Die Initiative „Männer gegen Menschenhandel“ setzt hier an und richtet sich gezielt an Männer als Nachfrager. „Prostitution existiert, weil es Nachfrage gibt. Wenn wir Gewalt und Ausbeutung ernsthaft bekämpfen wollen, müssen wir diesen Zusammenhang benennen“, so Habicht. Samaritan’s Purse ist mit dem Projekt „Alabaster Jar“ seit Jahren im Berliner Rotlichtmilieu aktiv. Die Erfahrungen dort zeigen, dass Frauen in der Prostitution unter Druck und in Abhängigkeiten leben und häufig keine Ausstiegsmöglichkeiten sehen. „Prostitution hat nichts mit Selbstbestimmung zu tun, sondern ist Teil eines Systems der Ausbeutung. Viele Frauen würden diesen Weg sofort verlassen, wenn sie die Möglichkeit dazu hätten. Ähnliches gilt für Pornografie, die Frauen zur Ware macht“, sagt Habicht. Er betont: „Der Kauf sexueller Dienstleistungen widerspricht der von Gott gegebenen Würde jedes Menschen und darf in keiner Form akzeptiert werden.“

Sexualisierte Ausbeutung und Menschenhandel sind in Deutschland keine Randphänomene, sondern Teil unserer gesellschaftlichen Realität. „Gewalt gegen Frauen entsteht nicht im luftleeren Raum. Gewalt, Ausbeutung und Entwürdigung hängen zusammen: Wo der Kauf von Frauen als normal gilt, sinkt die Hemmschwelle für Grenzüberschreitungen auch außerhalb der Prostitution. Entscheidend ist deshalb nicht, Männer unter Generalverdacht zu stellen, sondern sie in die Verantwortung zu nehmen“, so Habicht.

In Deutschland ist Prostitution rechtlich als Erwerbstätigkeit anerkannt. Diese Realität prägt gesellschaftliche Wahrnehmungen und senkt Hemmschwellen gegenüber der Inanspruchnahme sexualisierter Dienstleistungen.
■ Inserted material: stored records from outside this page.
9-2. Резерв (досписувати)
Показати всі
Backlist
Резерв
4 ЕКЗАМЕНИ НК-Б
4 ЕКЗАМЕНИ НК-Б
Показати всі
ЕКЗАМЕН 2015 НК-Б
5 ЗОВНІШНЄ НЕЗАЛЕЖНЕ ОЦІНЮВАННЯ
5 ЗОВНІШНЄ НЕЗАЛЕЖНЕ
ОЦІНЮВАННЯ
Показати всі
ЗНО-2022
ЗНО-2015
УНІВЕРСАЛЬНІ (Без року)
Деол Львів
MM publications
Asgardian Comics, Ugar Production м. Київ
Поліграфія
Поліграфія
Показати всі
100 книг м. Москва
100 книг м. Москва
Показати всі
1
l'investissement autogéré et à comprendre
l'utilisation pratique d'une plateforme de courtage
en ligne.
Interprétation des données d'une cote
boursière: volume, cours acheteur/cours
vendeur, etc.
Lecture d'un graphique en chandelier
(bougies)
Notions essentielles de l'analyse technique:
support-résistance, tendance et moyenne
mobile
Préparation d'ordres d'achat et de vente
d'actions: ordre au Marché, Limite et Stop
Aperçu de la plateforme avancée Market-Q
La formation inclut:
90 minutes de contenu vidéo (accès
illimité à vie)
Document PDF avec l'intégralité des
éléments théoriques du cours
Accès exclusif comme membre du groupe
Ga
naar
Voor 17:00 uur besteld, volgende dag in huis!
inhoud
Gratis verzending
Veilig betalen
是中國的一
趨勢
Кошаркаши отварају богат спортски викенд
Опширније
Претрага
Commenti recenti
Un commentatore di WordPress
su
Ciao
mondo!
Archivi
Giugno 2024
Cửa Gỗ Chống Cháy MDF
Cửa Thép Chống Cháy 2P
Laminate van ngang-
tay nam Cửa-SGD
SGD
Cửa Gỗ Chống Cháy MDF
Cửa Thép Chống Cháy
Der jüngste Aufruf von mehr als 250 prominenten Frauen – darunter Ricarda Lang, Bärbel Bas und Luisa Neubauer – setzt ein Zeichen gegen digitale sexualisierte Gewalt. „Dieses Engagement gewinnt deutlich an Glaubwürdigkeit, wenn es alle Formen von Gewalt in den Blick nimmt, im Privaten wie im öffentlichen Raum“, meint Habicht.
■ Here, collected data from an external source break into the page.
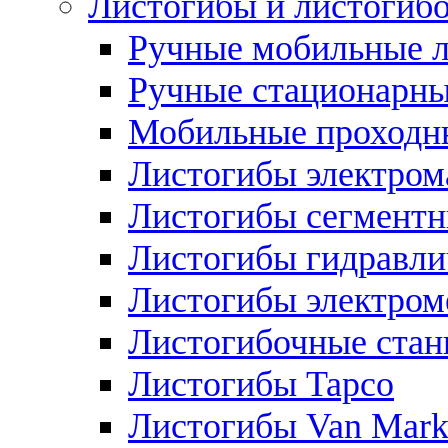
Листогибы и листогиб
Ручные мобильные 
Ручные стационарны
Мобильные проходн
Листогибы электром
Листогибы сегмент
Листогибы гидравли
Листогибы электром
Листогибочные стан
Листогибы Tapco
Листогибы Van Mar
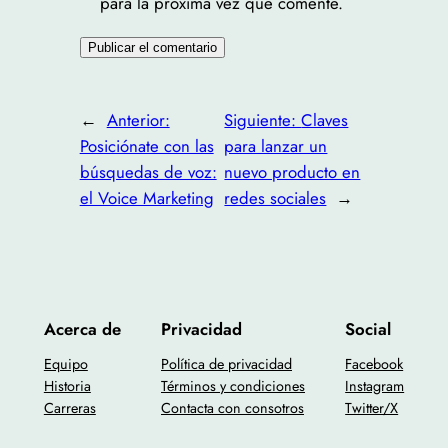
para la próxima vez que comente.
←
Anterior:
Siguiente:
Claves
Posiciónate con las
para lanzar un
búsquedas de voz:
nuevo producto en
el Voice Marketing
redes sociales
→
Acerca de
Privacidad
Social
Equipo
Política de privacidad
Facebook
Historia
Términos y condiciones
Instagram
Carreras
Contacta con consotros
Twitter/X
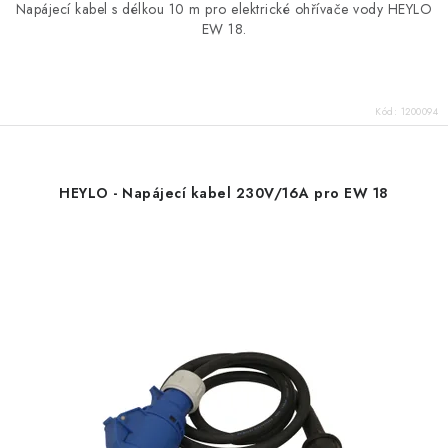
Napájecí kabel s délkou 10 m pro elektrické ohřívače vody HEYLO
EW 18.
Kód:
1200094
HEYLO - Napájecí kabel 230V/16A pro EW 18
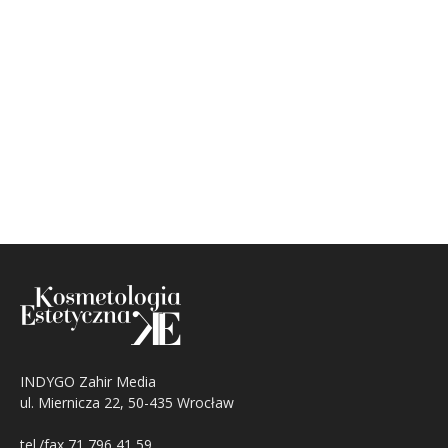
INDYGO Zahir Media
ul. Miernicza 22, 50-435 Wrocław
tel./fax 71 796 41 59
Mit der Gebetsinitiative „Männer gegen Menschenhandel“ ruft Samaritan’s Purse Männer dazu auf, Verantwortung zu übernehmen. Der Ansatz ist von der Überzeugung geprägt, dass jedem Menschen eine unveräußerliche, von Gott gegebene Würde zukommt. „Veränderung beginnt bei uns Männern, dort, wo Nachfrage entsteht. Wir wollen sensibilisieren, vernetzen und ermutigen, hinzusehen und Verantwortung zu übernehmen“, so Habicht, „Unser erster Schritt ist das Gebet. Aber es bleibt nicht dabei: Es geht darum, gegen ein Unrecht aufzustehen, das oft nicht einmal mehr als solches erkannt wird.“

Über Samaritan’s Purse e. V.

Samaritan’s Purse widmet sich der Unterstützung von Menschen in Not, unabhängig von deren Herkunft, Religion oder Kultur. Unter dem Motto „Helping in Jesus‘ Name“ leistet Samaritan’s Purse weltweit humanitäre und medizinische Hilfe in Kriegs- und Krisengebieten. Einer breiten Öffentlichkeit bekannt ist vor allem die internationale Geschenkaktion „Weihnachten im Schuhkarton“, die Menschen einlädt, Kindern nicht nur das Nötigste zukommen zu lassen, sondern sie zu beschenken und ihnen die Botschaft von der Liebe Gottes zu überbringen. Der deutsche Zweig von Samaritan’s Purse wird von Sylke Busenbender und Gary Lundstrom geleitet.